- [Excerpts from a dataset]:
<<<<

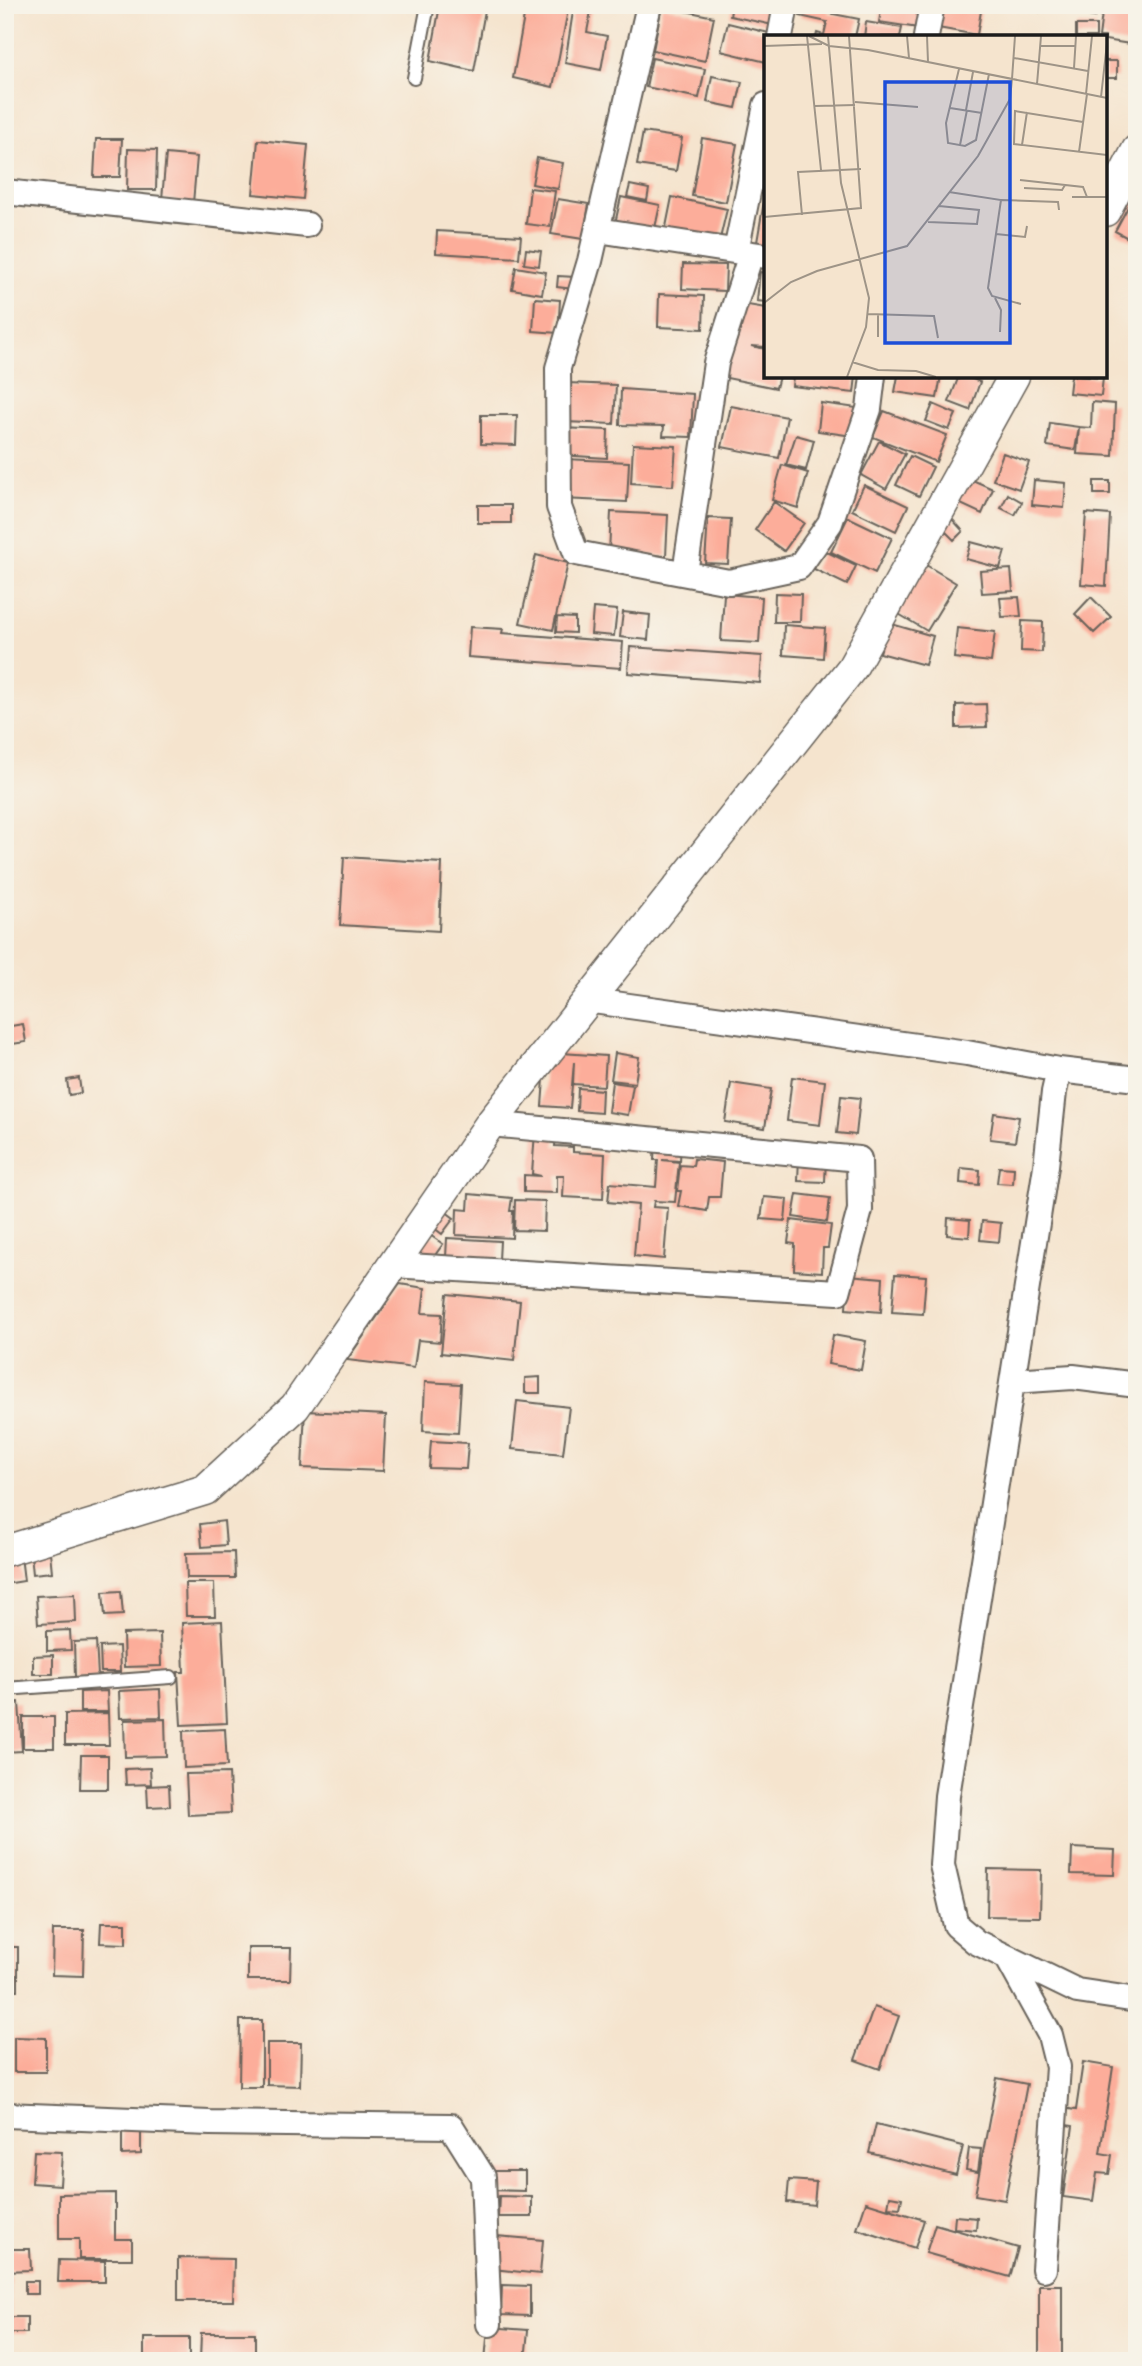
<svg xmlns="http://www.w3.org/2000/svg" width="1142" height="2366" font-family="Mynerve,sans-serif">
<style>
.building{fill:#fcad9a}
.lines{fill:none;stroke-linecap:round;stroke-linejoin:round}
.service-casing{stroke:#68625a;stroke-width:16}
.minor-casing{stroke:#68625a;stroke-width:28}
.tertiary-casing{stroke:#68625a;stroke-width:33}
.service{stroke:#fff;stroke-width:12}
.minor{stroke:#fff;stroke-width:24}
.tertiary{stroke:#fff;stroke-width:30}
.inset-road{fill:none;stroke:#9e9487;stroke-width:2}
.view{fill:#1d4ed8;fill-opacity:0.15;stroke:#1d4ed8;stroke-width:3.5}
.inset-edge{fill:none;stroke:#1c1c1c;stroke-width:3.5}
</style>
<rect width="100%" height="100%" fill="#f7f3e8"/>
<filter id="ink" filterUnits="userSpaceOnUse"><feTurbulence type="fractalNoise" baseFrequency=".0143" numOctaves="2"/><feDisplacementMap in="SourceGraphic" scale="14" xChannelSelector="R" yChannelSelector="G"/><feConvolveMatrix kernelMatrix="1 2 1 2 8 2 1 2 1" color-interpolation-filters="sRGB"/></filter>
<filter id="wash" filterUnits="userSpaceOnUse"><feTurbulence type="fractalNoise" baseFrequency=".00686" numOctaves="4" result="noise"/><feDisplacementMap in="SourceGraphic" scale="28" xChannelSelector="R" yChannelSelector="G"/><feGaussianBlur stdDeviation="1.57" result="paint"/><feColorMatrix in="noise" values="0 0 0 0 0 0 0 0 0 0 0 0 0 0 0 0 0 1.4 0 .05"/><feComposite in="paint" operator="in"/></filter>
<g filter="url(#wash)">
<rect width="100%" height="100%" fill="#f5e4ce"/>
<g id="blocks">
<path class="building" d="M440 5H486L474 71 430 61Z
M526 5H569L553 87 513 78Z
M574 5 592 6 587 32 607 36 601 70 565 63Z
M732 5H777L773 25 730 16Z
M803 5H830L828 13 859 19 855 37H816L817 33 824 35 827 22 800 16Z
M882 5H929L925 29 879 22Z
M942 5H982L977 35 938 28Z
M1002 5H1097L1095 17 1039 8V12Z
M1103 5H1136L1130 44 1105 40V37H1099Z
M662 6 714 17 705 61 653 50Z
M866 22 902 28 900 37H864Z
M728 23 773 34 772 37H766V62L721 51Z
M1076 25H1096V37H1076Z
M652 58 705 69 699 98 646 87Z
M1105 61H1117V78H1105Z
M712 76 742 82 736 108 707 102Z
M5 109H11L9 139H5Z
M643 132 682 138 676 171 637 165Z
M702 138 737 144 726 202 692 196Z
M96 139H122L120 177H94Z
M258 140 308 145 303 199 253 194Z
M128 149 157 150 156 190H127Z
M166 154 197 157 193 203 162 199Z
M537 158 563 163 558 189 532 184Z
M630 185 649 189 647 201 627 197Z
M530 188 555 191 550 227 526 224Z
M1137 190V243L1115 231Z
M621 197 660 205 653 237 614 228Z
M672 197 727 209 719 243 665 232Z
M558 199 589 204 583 239 551 234Z
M764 201H766V250L756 248Z
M437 231 521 236 519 258 436 253Z
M526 249 541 251 539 266 524 264Z
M683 264 726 265 725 291 682 289Z
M516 267 546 272 542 294 512 289Z
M760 272 766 273V302L757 301Z
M558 276 575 277 574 289 557 287Z
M659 294 704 296 703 329 658 327Z
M535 298 560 300 558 333 533 331Z
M736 303 766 308V347L751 346 766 349V376H779L776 388 722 377Z
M793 376H856L854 393 792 386Z
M898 376H941L937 398 895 392Z
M959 376H966L980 382 970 410 949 402Z
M1071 376 1103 378 1101 396 1069 393Z
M567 383 616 385 614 424 565 422Z
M621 389 693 394 691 437 663 436 664 426 620 425Z
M1092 402 1115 404 1113 456 1077 454 1079 427 1091 428Z
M821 403 857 408 853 436 818 431Z
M933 404 956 414 949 430 926 421Z
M731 406 787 417 779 458 722 447Z
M884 411 947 435 936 462 873 437Z
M481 415H517L516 445 481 444Z
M1050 423 1079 427 1075 450 1047 446Z
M561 428 608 430 607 458 560 455Z
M796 435 814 440 806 470 786 465Z
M879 441 905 454 886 489 861 475Z
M633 444 676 446 673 486 631 483Z
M1003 453 1029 462 1019 489 993 480Z
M910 456 933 467 919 496 896 485Z
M565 459 629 462 627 502 563 499Z
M782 465 808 473 798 508 772 500Z
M961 475 993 489 982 514 950 499Z
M1034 480 1066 483 1064 508 1032 505Z
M1094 481H1110V494H1094Z
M864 485 908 506 896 531 852 510Z
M1008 494 1022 502 1015 515 1001 508Z
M774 502 804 523 784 551 755 530Z
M478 505H511V523H478Z
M611 512 668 515 666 556 609 553Z
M1086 513 1110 515 1106 586 1081 584Z
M848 517 892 538 875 573 831 552Z
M708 518 731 519 728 564 705 563Z
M952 519 963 531 954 540 942 528Z
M971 542 1005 551 1000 568 966 559Z
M823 550 856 566 847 585 814 569Z
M536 555 568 563 553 630 520 623Z
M926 565 956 583 927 631 897 613Z
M1011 569 1013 591 982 593 980 571Z
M775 593 801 594 800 622H774Z
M724 594 762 597 759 643 721 641Z
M1019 597 1021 616 1002 617 1000 598Z
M1091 597 1111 617 1094 633 1075 614Z
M593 608 617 610 614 636 591 634Z
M623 612 650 615 648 640 620 637Z
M557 617 575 618V633L556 632Z
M1022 621 1043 622 1042 652 1021 651Z
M888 623 933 636 925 665 880 653Z
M784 625 825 628 823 658 783 655Z
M470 627 503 629 502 633 623 642 621 668 468 657Z
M957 628 995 632 991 662 954 658Z
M630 647 762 656 760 683 628 673Z
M986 704 987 727 956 728V705Z
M344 857 442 863 439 931 340 925Z
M23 1024 26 1042 5 1045V1027Z
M546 1052 606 1056 604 1086 573 1084 574 1062 570 1108 542 1106Z
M615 1053 639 1057 635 1083 611 1080Z
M792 1077 825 1081 820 1125 787 1121Z
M79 1078 81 1093 69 1095 67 1080Z
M612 1082 633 1085 628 1115 608 1112Z
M731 1083 771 1089 765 1128 725 1122Z
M578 1088 602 1090 601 1113 577 1111Z
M841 1096 860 1098 856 1135 837 1133Z
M994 1113 1019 1117 1015 1142 990 1139Z
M535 1132 556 1133 555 1146 573 1147V1152L605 1154 603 1199 563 1197 564 1176H557V1193L524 1192V1175L541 1176 532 1174Z
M655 1141 681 1142 680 1161 662 1160 679 1162 675 1202 654 1201 653 1207 668 1208 664 1259 634 1256 638 1205 608 1202 610 1183 656 1187 658 1160H654Z
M799 1157 826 1158 825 1182 798 1181Z
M694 1159 723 1162 720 1197H709L707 1211 678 1206 681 1191H677L680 1165 693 1166Z
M999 1167 1014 1168 1013 1184 997 1183Z
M961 1168 980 1170 979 1185 960 1183Z
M469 1194 512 1198 510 1211H513L512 1238 456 1235 457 1209 468 1210Z
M797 1194 830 1198 827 1222 793 1217Z
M764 1197 787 1199 785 1221 761 1219Z
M515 1200 545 1201 544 1231 514 1230Z
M441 1208 454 1218 442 1234 429 1224Z
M948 1218 970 1220 969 1237 947 1235Z
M791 1220 831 1225 828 1248H823L822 1272 794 1270 795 1244 788 1243Z
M982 1221 1001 1223 999 1242 980 1240Z
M424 1231 443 1244 430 1262 411 1249Z
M447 1238 500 1241 499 1260 446 1257Z
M895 1274 926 1276 923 1314 892 1312Z
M848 1275 883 1278 881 1312 846 1309Z
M400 1284 425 1288 422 1313 442 1314 440 1342 418 1340 414 1368 347 1360Z
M447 1294 520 1301 514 1361 441 1353Z
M833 1335 866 1341 861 1370 828 1364Z
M540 1377V1393H525V1378Z
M425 1382 461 1384 458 1433 423 1431Z
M517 1401 569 1407 563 1454 512 1449Z
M305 1411 386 1415 383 1471 302 1468Z
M431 1441 468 1443 466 1469 429 1468Z
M224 1521 226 1545 202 1547 200 1524Z
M50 1552 52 1572 33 1574 31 1554Z
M234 1552 235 1578H187L186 1553Z
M21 1556 24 1581 5 1584V1558Z
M185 1583H214L215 1616H186Z
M121 1591 123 1615 105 1616 103 1592Z
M75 1594 76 1622 38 1624 36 1596Z
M222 1621 227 1723 181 1725 178 1672H184L182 1623Z
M70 1630 71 1650 47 1651V1631Z
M160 1633 161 1666 124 1667 123 1634Z
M96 1641 98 1676 75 1677 74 1642Z
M119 1646 120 1672H101L100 1647Z
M53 1655V1674H33V1656Z
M160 1689 161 1717 120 1718 119 1691Z
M107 1691 108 1712H80V1692Z
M19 1702 22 1751 5 1752V1703Z
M108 1713 109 1745H65V1714Z
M23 1717H54V1748H23Z
M165 1719 166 1756 125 1757 124 1720Z
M225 1729 227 1766 184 1768 183 1731Z
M81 1755H108V1789H80Z
M150 1768 151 1784 126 1785 125 1769Z
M229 1773 231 1813 188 1815 186 1774Z
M169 1785 170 1806 148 1807 147 1786Z
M1072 1848 1115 1850 1114 1875 1071 1874Z
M988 1869 1041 1870 1040 1917 987 1916Z
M101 1923H126V1944L100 1943Z
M53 1930H84L83 1976 52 1975Z
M5 1947H18V1990H5Z
M248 1948H291L290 1980H248Z
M874 2007 899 2016 880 2069 855 2060Z
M240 2020H262V2087H239Z
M14 2037 46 2038V2072H14Z
M267 2043H301L300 2086 267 2085Z
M1083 2062 1113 2067 1100 2153 1112 2155 1109 2174 1097 2173 1093 2201 1063 2197 1073 2126 1060 2124 1062 2108 1076 2110Z
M997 2078 1027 2084 1005 2200 975 2195Z
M876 2124 963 2146 956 2175 869 2153Z
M122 2127H141V2154L122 2155Z
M969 2148 981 2149 978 2172 966 2170Z
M34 2151 62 2152 60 2185 32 2183Z
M485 2171H525V2191L485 2190Z
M789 2180 816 2182 814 2205 787 2202Z
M115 2193V2239H132V2259H79V2239H59V2194Z
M499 2196 532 2197V2217H498Z
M890 2196 902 2198 900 2208 888 2207Z
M866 2202 924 2220 915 2248 857 2229Z
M955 2216 977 2218 976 2230 954 2228Z
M935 2224 1018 2248 1010 2277 926 2253Z
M496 2236 543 2240 540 2274 493 2269Z
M5 2249H30L31 2270 5 2271Z
M178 2258 234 2259 233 2301H178Z
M59 2260 105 2261V2282H58Z
M5 2277H11V2317H27V2333H5Z
M25 2281H38V2294H25Z
M502 2285 530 2286V2316L501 2315Z
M1039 2285H1062V2359H1039Z
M488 2327 528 2330 525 2361H485Z
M201 2333H255V2361H200Z
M144 2338H189V2361H144Z"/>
</g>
</g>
<g filter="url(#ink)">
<use href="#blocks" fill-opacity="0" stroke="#68625a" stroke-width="2"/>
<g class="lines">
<g class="service-casing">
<path id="service" d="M414 78 428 5
M5 1689 171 1677"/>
</g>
<g class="minor-casing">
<path id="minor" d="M649 5 590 261 558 368 559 507 576 553 729 582 799 567 830 523 869 409 873 376
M780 37 786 5
M926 37 932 5
M5 192 307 225
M598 230 766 256
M736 251 766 105
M685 573 716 363 751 254
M586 1000 967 1053 1059 1070 1054 1092 1046 1166 947 1796 942 1865 956 1925 976 1942 1077 1991 1137 2000
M1059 1070 1137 1079
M392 1265 838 1292 860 1210 859 1159 490 1124
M1013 1381 1073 1377 1137 1385
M1007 1957 1050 2035 1058 2067 1044 2269
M5 2115 210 2123 451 2126 483 2177 489 2324"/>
</g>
<g class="tertiary-casing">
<path id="tertiary" d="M1105 211 1137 150
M5 1551 205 1490 295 1407 490 1124 852 668 1014 376"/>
</g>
<use href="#service" class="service"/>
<use href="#minor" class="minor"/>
<use href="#tertiary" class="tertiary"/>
</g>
</g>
<g transform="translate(764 35)">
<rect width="343" height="343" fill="#f5e4ce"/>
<path class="inset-road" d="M43 1 57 135M45 1 65 11 104 15 343 63M64 1 77 148 105 263 102 292 83 342M143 1 145 23M163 1 164 27M0 11 58 9M277 11H312M250 23 324 36M310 33 312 1M195 34 182 88 184 108 201 111 212 105 225 39M248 44 251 1M273 49 277 1M322 59 328 1M337 62 343 8M91 67 154 72M51 71 91 70M186 73 218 78M202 75 209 37M263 77 258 110 343 120M196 110 203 75M258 110 250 109 251 76 319 87M315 117 323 59M256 145 319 152 323 162M260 153 298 155 301 150M185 157 237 165 224 253 228 261 257 269M308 162H343M237 165 294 167 295 175M38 180 34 137 97 134M0 182 97 173 85 1M164 187 213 189 215 175 175 171M232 199 261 202 263 191M231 263 237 275 236 297M0 268 27 247 53 236 143 211 214 121 246 64 248 44M104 279 170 281 174 303M114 302V280M88 327 114 335 152 336 172 342"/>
<path class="view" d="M121 47H246V308H121Z"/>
<rect width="343" height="343" class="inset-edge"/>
</g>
<rect width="1142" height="2366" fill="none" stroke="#f7f3e8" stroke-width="28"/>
</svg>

>>>>

- [What to do]:
If a line in the entries above has the word "lines", copy it.

- [The completed task]:
.lines{fill:none;stroke-linecap:round;stroke-linejoin:round}
<g class="lines">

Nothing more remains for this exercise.